Stored data entries
* * * * * * *

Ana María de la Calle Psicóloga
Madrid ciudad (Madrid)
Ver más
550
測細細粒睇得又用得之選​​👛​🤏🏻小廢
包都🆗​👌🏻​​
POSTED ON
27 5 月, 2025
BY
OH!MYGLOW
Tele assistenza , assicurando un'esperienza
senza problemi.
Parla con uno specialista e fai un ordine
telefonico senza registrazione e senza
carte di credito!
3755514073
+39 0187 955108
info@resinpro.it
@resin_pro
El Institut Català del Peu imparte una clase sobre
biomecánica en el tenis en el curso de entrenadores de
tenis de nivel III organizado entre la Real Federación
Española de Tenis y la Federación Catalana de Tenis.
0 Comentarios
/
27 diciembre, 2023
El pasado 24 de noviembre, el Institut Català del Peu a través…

* * * * * * *

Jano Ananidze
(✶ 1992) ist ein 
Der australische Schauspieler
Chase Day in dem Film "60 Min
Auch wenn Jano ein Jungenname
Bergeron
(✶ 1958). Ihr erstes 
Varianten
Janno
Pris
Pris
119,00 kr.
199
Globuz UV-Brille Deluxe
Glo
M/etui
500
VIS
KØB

* * * * * * *

Exercise aim: Search the entries for "Català" and show every line that has it.

The completed task:
El Institut Català del Peu imparte una clase sobre
El pasado 24 de noviembre, el Institut Català del Peu a través…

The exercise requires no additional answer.